### EXCERTO DA PÁGINA

17/06/2014
Felizardos da vida, vivíamos todos em comunidade, as vacas (magras)
viviam em baixo, separadas da malta pelo sobrado de madeira, eram tempos de
ásperos recursos em que a necessidade aguçava o engenho e assim se resolvia a
falta de aquecimento central e ambientador artificial, substituído pelo
ecológico ambientador e aquecimento natural.
O chão da cozinha era ladrilhado a perpianho deitado, a
cheminé de campana aberta abrigava a família e servia de fumeiro para chouriços
e presuntos curar ao calor do lume da lareira. A robusta parede de pedra dobrada
tinha vários nichos embutidos. O nicho do fundo servia de borralheira e de
aposentos para o cão e o gato nas noites frias de inverno; no da esquerda morava
o cântaro de barro da água e demais utensílios da cozinha; o do lado oposto
servia de armário e de mesa de jantar quando abria a porta na horizontal sustentada
por duas dobradiças e uma estaca de madeira. A mísula saliente da parede suportava
uma estatueta de pau de Nossa Sª de Fátima, maneta sem braços que foram
queimados pela proximidade da chama da candeia a petróleo que iluminava o forno
de pedra atrás da masseira onde a avó amassava o pão com a lengalenga: ”Assim se amassa / assim se peneira / assim
se vira / o pão na masseira”.
As camas eram de colchões
de palha com pulgas. Em relação às pulgas, nos anos oitenta, um escritor
estrangeiro por não entender o aumento da natalidade daquele tempo escreveu: “a culpa é dos pobres que tem um vigor sexual
desregulado, e andam a procriar mais do que podem alimentar”. O senhor escritor
não sabia que a culpa era das pulgas! Nesse tempo o casal passava a noite toda um
encima do outro alternadamente. Enquanto o de cima descansava, o de baixo mexia
o cú para fugir das picadas das pulgas que parecia uma bailarina no Harém das
mil e uma noites. Agora para inverter a tendência, deveriam os casais comprar
colchões de palha com pulgas para ver se a coisa funciona, a não ser que a coisa
tenha sofrido uma trombose e nem as pulgas consigam dar-lhe sinais de vida.
Manhã cedinho, os
cornos a bater no sobrado acordavam a família para anunciar a hora do
pequeno-almoço. Para as vacas a copa de palha, para os vaqueiros a tigela de
água d‘unto com pão de milho, uma pechincha para o colesterol que na altura
andava sem morada certa.
O jantar era de três sardinhas, uma para o pai e as restantes
a dividir pela família, acompanhadas da tigela de caldo com farinha e do potinho
de vinho quente com açúcar para aquecer o colete antes de ir deitar. Quando a avó
começava a rezar o terço era hora de o genro ir fazer companhia às pulgas. Os
outros rezavam até adormecer enquanto a avó terminava a reza sozinha a pedir ao
criador que nos livrasse das labaredas do inferno.

######
### MATERIAL FORNECIDO

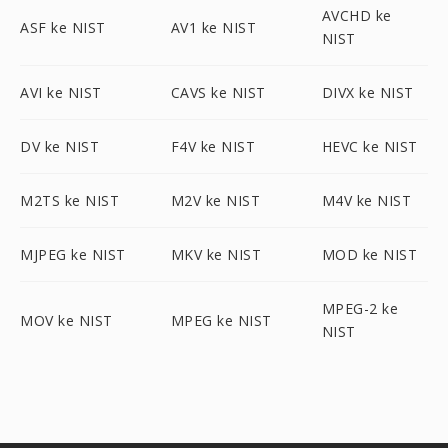
AVCHD ke
ASF ke NIST
AV1 ke NIST
NIST
AVI ke NIST
CAVS ke NIST
DIVX ke NIST
DV ke NIST
F4V ke NIST
HEVC ke NIST
M2TS ke NIST
M2V ke NIST
M4V ke NIST
MJPEG ke NIST
MKV ke NIST
MOD ke NIST
MPEG-2 ke
MOV ke NIST
MPEG ke NIST
NIST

######

_DETALHES DO PROBLEMA:_
Responda a estas perguntas com base no excerto da página:
1. De que eram feitas as camas?
2. Que nicho da parede servia de aposentos para o cão e o gato nas noites frias de inverno?
3. Quantas sardinhas havia ao jantar, e para quem era uma delas?

_RESPOSTA AO PROBLEMA:_
1. Eram colchões de palha com pulgas.
2. O nicho do fundo.
3. Três sardinhas; uma era para o pai.